Read by Rose Biggin (2nd story in podcast, at 21m 40s)
Mam warned me it would end badly.
“He’s a violent man, Ciara,” she told me. “Look what happened to his wife. I don’t care how many years he’s been inside repenting, it’s only a matter of time before he raises his hand to you.”
I wouldn’t believe a word of it. “Michael’s changed,” I insisted. “He’s found God. He’d never harm a hair on my head.”
Now Mam’s lying dead at home with kitchen scissors roosting in her neck, and I don’t doubt that nosy social worker will have seen her body through the letterbox when no one answered the door this afternoon.
*
We head west, stocking up on provisions in a roadside grocery store. Water, crisps, some sliced bread and processed cheese. A tasteless, on-the-run menu for fugitive lovers.
“You shouldn’t have lost it like that,” I say, as we dump the carriers into the boot, made bold by the distance we’ve covered.

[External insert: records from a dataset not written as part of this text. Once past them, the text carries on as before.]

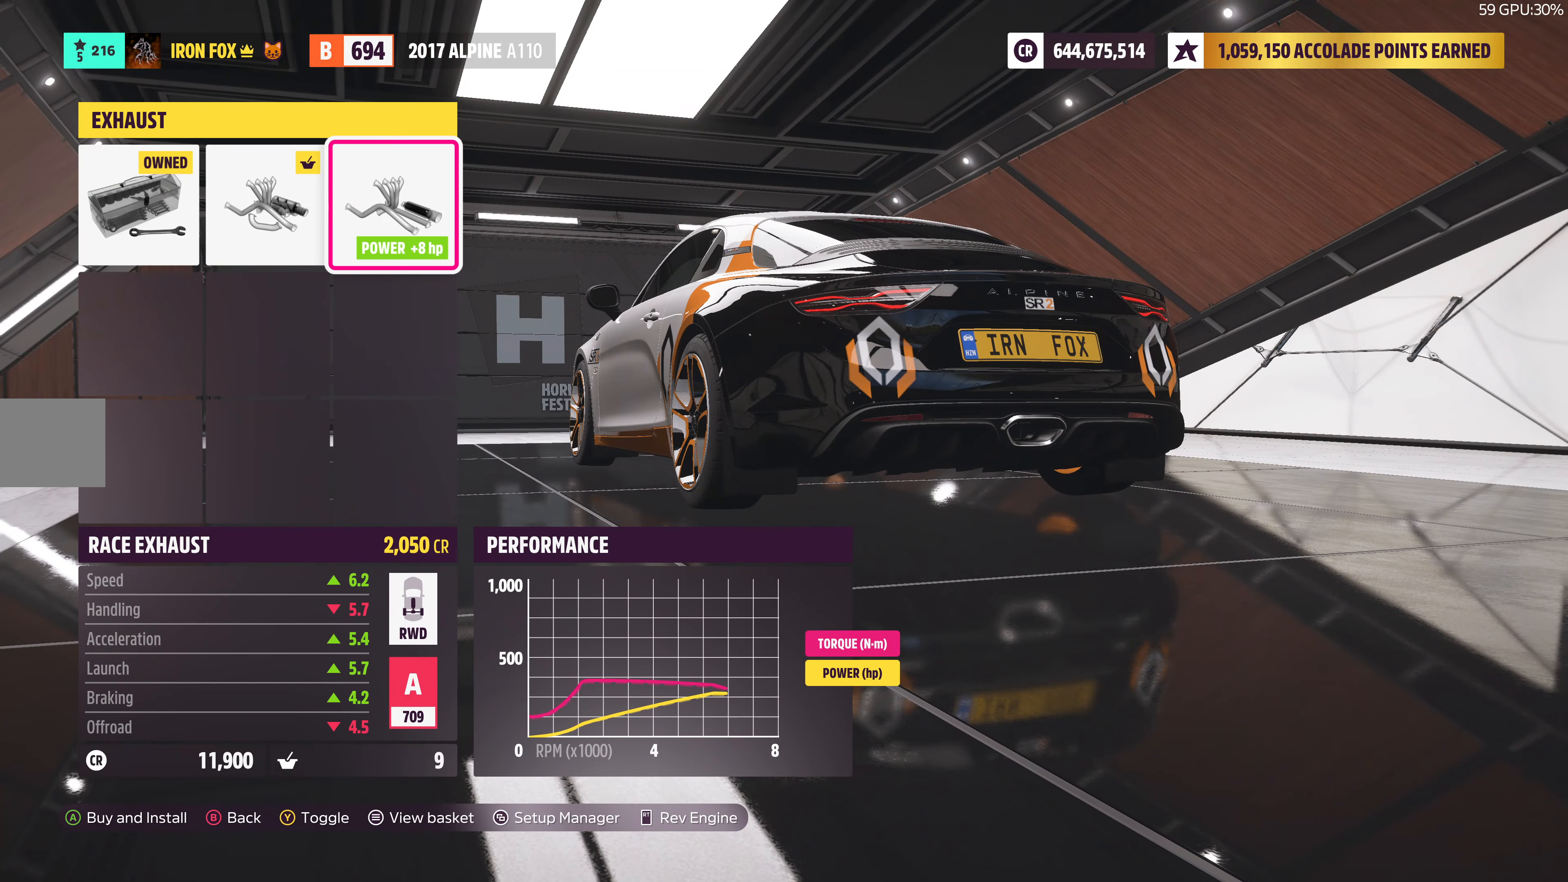
{"buttons": ["R2"], "left_stick": "center", "right_stick": "center", "events": []}
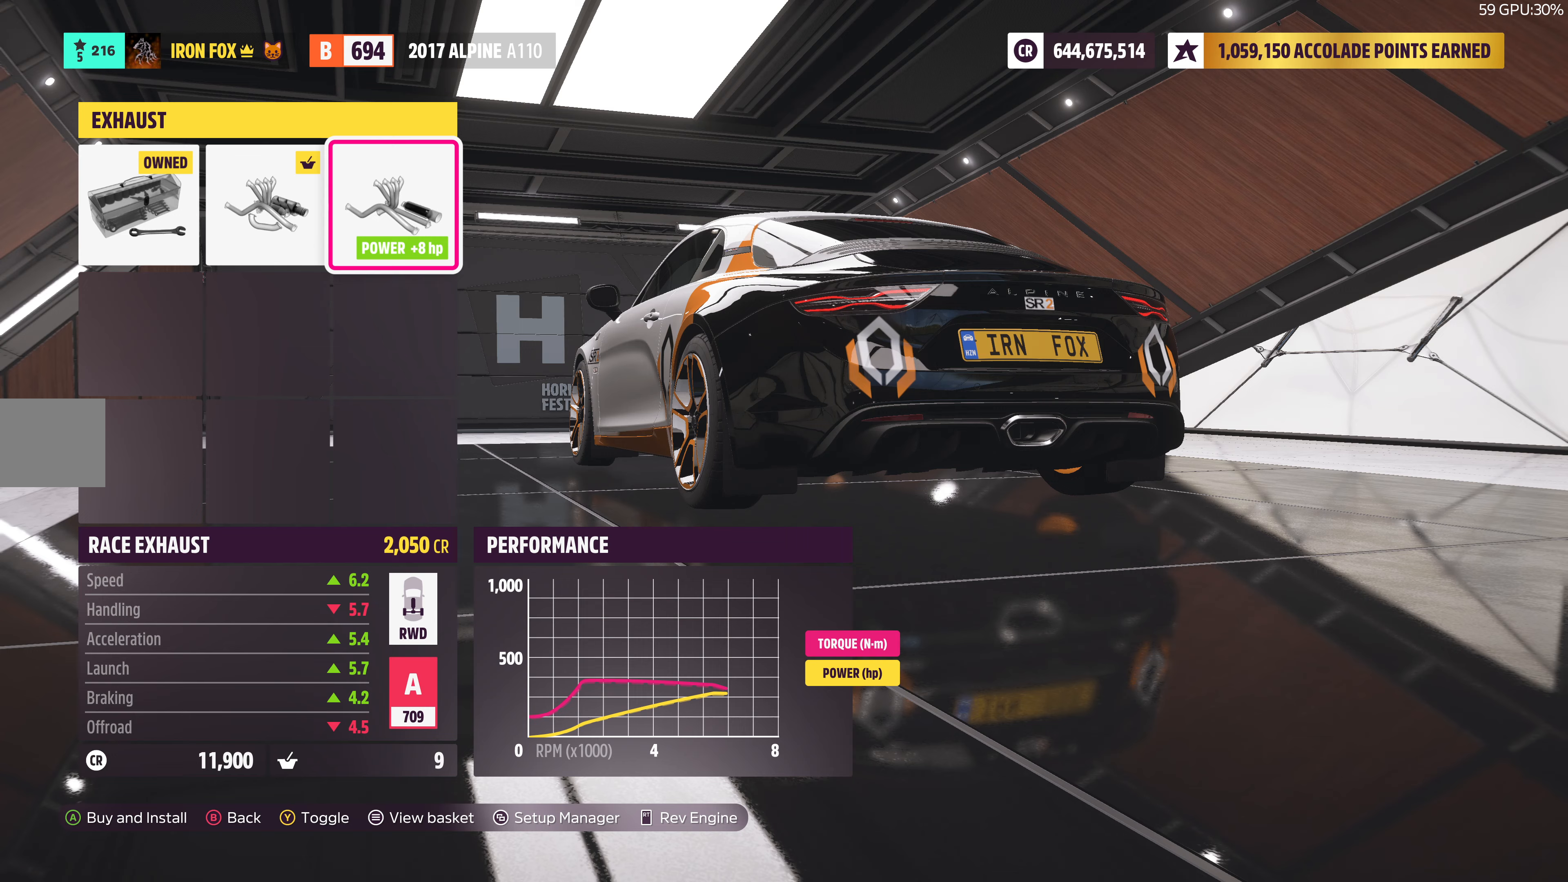
{"buttons": [], "left_stick": "center", "right_stick": "center", "events": [[50, "R2", "up"], [133, "CIRCLE", "down"], [300, "CIRCLE", "up"]]}
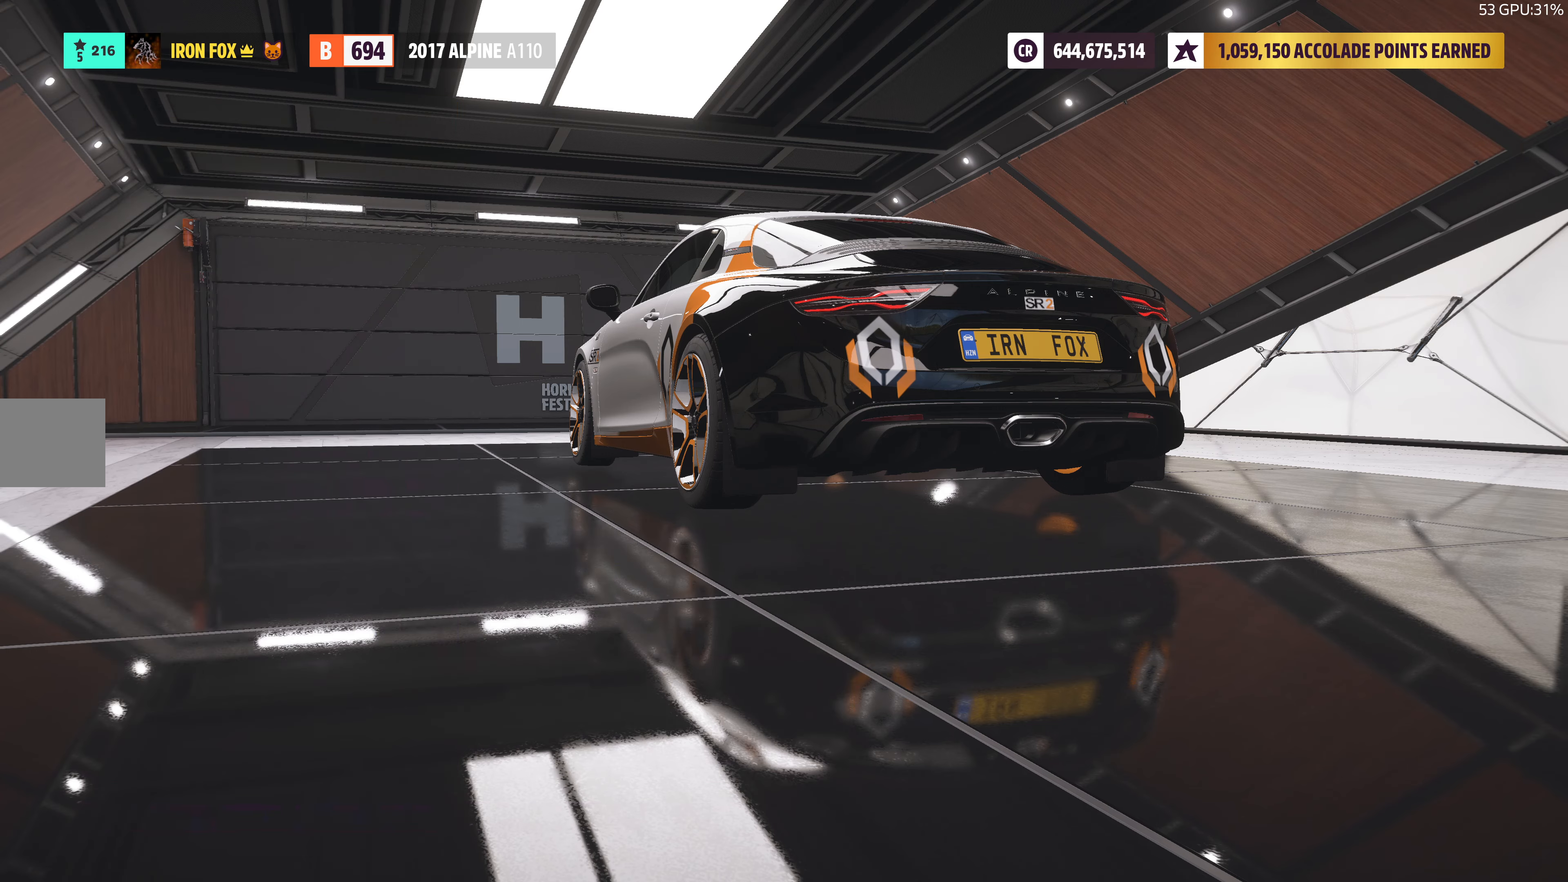
{"buttons": [], "left_stick": "center", "right_stick": "center", "events": []}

I regret the words the second they leave my mouth.
Michael slams the boot and his jaw clenches. I stiffen. He’s a passionate man, and maybe I’ve been too bold. Mam was right about him raising his hand. Sometimes the anger buried deep inside spills out.
“I swear you’ll be the death of me, Ciara.” He turns, pinches my chin between his finger and thumb, and his eyes drink up my tilted face. “If I didn’t love you so much …” There’s no mistaking the fury coursing from his body to mine, and my skin prickles.
“The baby’s awake,” I murmur. With a touch as soft as feathers, I take his hand from my face and place it over the ripple in my belly. His eyes brim as if he’s glimpsed heaven, and he wraps me up in a tender bear hug, anointing my crown with kisses.
My God, I adore this man.
*
I press bread and cheese together into stodgy sandwiches, for my pregnant body is starving, and cram the food into my mouth. Only when I notice the crescents of dried blood under my nails do I stop and gaze out of the window instead.
The motorway studs gleam like a never-ending rosary, and my vision blurs from counting them. It’s been our dream to start afresh where nobody casts stone glances. But when I close my eyes, I find no peace. Instead, the scarlet horror of the day seeps through my lids, playing on repeat.
When Mam’s body had slumped to the floor, I screamed all my breath away. All I’d wanted was for her sharp tongue to rest − never this. Michael pulled me to my feet, pressing my face to his chest until the trembling passed.
“It had to be done,” he’d said. “She shouldn’t have stood in our way.”
I’d agreed. After all, Michael had only wanted me by his side, where I belonged.
Mam should never have meddled.
*
When the fuel light blinks on, we pull into a service station and spend the last of our cash on petrol, but there’s barely enough for half a tank. I wait in the car while Michael lopes inside to pay, hood up and shoulders hunched against the CCTV camera. There’s a queue at the counter, and while I’m waiting, I reach into my coat pocket for my phone.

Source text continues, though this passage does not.